La pazienza è una virtù e una risorsa. Ma non lasciare che la tua disponibilità con gli altri sia scambiata per mancanza di carattere facendoti perdere il rispetto di te stesso
Quante opportunità abbiamo fallito perché non abbiamo avuto la forza di aspettare! Essere pazienti è una risorsa emotiva che ci aiuta ad analizzare più profondamente la situazione, in quanto ci concediamo più tempo per osservare e riflettere.
Essere pazienti sì, ma senza farsi logorare
Un aspetto delicato di questa attitudine psicologica è la pazienza relazionale, cioè quella che esprimiamo nell’interazione con gli altri, in particolare quelli più vicini a noi.
L’etimologia del termine pazienza deriva dal latino patire, a significare che questa virtù comporta sofferenza, principalmente mentale. Questa sofferenza non può essere fine a se stessa, ma deve trovare una valida motivazione e un obiettivo da raggiungere, in primis nei rapporti interpersonali.
Quando la disponibilità viene scambiata per mancanza di carattere
Bisogna pertanto stare molto attenti a non praticarla in modo indiscriminato, come un file che si attiva automaticamente e stabilmente con ogni persona e ogni tipologia di soggetti. Purtroppo c’è chi si approfitta della nobiltà d’animo altrui per perseguire i propri obiettivi egoistici, e sfruttare la disponibilità a tollerare scambiandola per passività e mancanza di carattere.
(…) quando la nostra pazienza viene messa seriamente in discussione sopportando abusi a tal punto da sperimentare sulla propria pelle la frantumazione della propria integrità, beh forse è il caso di allontanarsi.
(psicoadvisor.com)
Il rispetto di se stessi
Ma ogni cosa, anche la più stimabile, deve avere un limite che in questo caso è rappresentato dal sano rispetto di se stessi.
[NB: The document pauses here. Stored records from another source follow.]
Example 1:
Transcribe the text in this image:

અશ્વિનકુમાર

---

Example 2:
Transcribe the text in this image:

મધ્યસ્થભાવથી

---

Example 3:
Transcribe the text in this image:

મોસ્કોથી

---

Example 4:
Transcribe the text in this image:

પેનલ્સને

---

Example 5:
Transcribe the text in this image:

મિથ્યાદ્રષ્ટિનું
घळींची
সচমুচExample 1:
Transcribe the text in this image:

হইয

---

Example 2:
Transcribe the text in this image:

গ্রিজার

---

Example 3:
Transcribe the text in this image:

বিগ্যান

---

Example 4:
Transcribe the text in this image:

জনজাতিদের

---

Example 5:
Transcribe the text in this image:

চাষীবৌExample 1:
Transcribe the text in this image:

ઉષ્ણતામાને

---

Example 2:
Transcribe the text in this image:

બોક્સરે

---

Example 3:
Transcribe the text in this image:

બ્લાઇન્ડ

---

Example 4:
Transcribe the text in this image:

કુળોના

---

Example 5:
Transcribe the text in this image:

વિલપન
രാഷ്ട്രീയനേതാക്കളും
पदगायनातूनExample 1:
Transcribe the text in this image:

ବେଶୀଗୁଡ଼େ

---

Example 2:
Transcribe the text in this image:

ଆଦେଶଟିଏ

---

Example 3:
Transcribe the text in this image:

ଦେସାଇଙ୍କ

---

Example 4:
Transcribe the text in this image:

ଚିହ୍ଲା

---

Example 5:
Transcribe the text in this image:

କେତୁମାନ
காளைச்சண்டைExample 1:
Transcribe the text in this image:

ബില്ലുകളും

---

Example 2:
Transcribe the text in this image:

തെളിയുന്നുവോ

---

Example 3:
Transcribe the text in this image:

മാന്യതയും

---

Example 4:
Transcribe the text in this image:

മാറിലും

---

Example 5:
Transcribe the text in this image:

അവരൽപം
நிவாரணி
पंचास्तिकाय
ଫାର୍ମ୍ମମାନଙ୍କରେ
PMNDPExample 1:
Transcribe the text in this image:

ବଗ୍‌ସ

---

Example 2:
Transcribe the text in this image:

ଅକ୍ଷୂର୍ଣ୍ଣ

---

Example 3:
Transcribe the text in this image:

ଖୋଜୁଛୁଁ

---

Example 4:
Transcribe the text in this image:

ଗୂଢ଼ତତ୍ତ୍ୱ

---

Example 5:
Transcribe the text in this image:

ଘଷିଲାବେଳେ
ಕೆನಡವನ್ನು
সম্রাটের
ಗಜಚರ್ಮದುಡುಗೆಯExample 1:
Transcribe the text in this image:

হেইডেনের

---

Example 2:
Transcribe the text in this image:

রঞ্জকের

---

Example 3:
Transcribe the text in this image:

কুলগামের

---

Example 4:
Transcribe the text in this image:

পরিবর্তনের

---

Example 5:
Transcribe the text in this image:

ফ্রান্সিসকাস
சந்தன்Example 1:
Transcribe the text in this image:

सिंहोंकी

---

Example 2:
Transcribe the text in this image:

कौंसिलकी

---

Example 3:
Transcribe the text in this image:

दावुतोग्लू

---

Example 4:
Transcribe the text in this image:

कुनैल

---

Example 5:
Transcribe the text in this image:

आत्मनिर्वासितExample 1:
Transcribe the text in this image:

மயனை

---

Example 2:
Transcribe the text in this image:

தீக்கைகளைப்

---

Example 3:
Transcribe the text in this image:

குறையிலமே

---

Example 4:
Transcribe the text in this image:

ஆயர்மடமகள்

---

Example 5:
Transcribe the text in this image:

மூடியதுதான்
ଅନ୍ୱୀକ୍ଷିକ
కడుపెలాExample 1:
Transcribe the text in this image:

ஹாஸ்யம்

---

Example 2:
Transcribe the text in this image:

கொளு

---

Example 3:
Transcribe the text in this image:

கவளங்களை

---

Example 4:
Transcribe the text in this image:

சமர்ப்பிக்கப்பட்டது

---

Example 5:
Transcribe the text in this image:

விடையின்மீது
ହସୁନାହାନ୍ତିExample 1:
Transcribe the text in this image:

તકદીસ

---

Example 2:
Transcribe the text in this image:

Vale la pena avere pazienza con chi… non si preoccupa dei tuoi sentimenti? ti butta a terra psicologicamente? non riconosce quello che fai per lui/lei? ti mette in imbarazzo? ti sminuisce? si approfitta della tua bontà? vuole sempre avere ragione?
(Ibidem)
Perché continui a sopportare?
Accettare di subire continui abusi o prevaricazioni senza reagire non può più considerarsi pazienza orientata da uno scopo, ma sterile passività. Cosa ci può essere dietro una sopportazione eccessiva che finisce per diventare auto-lesiva?
Bisogno di approvazione, autostima insufficiente
Frequentemente il timore di essere rifiutati, la paura che gli altri possano giudicarci negativamente come persone, che nasconde un’autostima insufficiente. Questo apre alla trappola del cercare in ogni modo approvazione e riconoscimento esponendoci al rischio di essere sfruttati e manipolati.
Conseguenze
Alla lunga questa passività genererà insoddisfazione e frustrazione con il conseguente sviluppo di aggressività che quando auto-diretta pone le premesse di un viraggio depressivo, mentre se orientata all’esterno causerà esplosioni comportamentali con conseguenze distruttive per noi stessi e le persone che ci circondano.
Essere pazienti sì ma tracciando dei confini
Se pertanto è giusto ed opportuno essere pazienti, cercare di far ragionare le persone tollerando qualche iniziale sgarbo o eccesso dialettico, è altrettanto necessario tracciare dei confini invalicabili oltre i quali si aprirebbe la porta della perdita del rispetto di noi stessi.
E questo non farà male solo a chi porta indebita pazienza, ma anche all’altro che, incontrastato e lasciato libero di abusare, non potrà che cristallizzarsi negli atteggiamenti e comportamenti sbagliati.
Afferma infatti la psicologa:
E’ giusto essere pazienti, è giusto cercare di far ragionare le persone ma è altrettanto giusto tracciare dei confini e a volte lasciar anche perdere, soprattutto se una persona non è predisposta all’ascolto. Non ha senso perdere tempo prezioso con qualcuno che non mette lo stesso impegno nella relazione, di qualsiasi natura essa sia. Non ha senso perdere tempo con chi non è aperto al dialogo.
Imparare il rispetto
Il limite della pazienza nelle relazioni sta nella effettiva possibilità che, in un tempo non certo eterno, l’altro possa con il nostro aiuto diventare migliore e imparare il rispetto. In caso contrario vale il vecchio proverbio: “Meglio soli che male accompagnati”.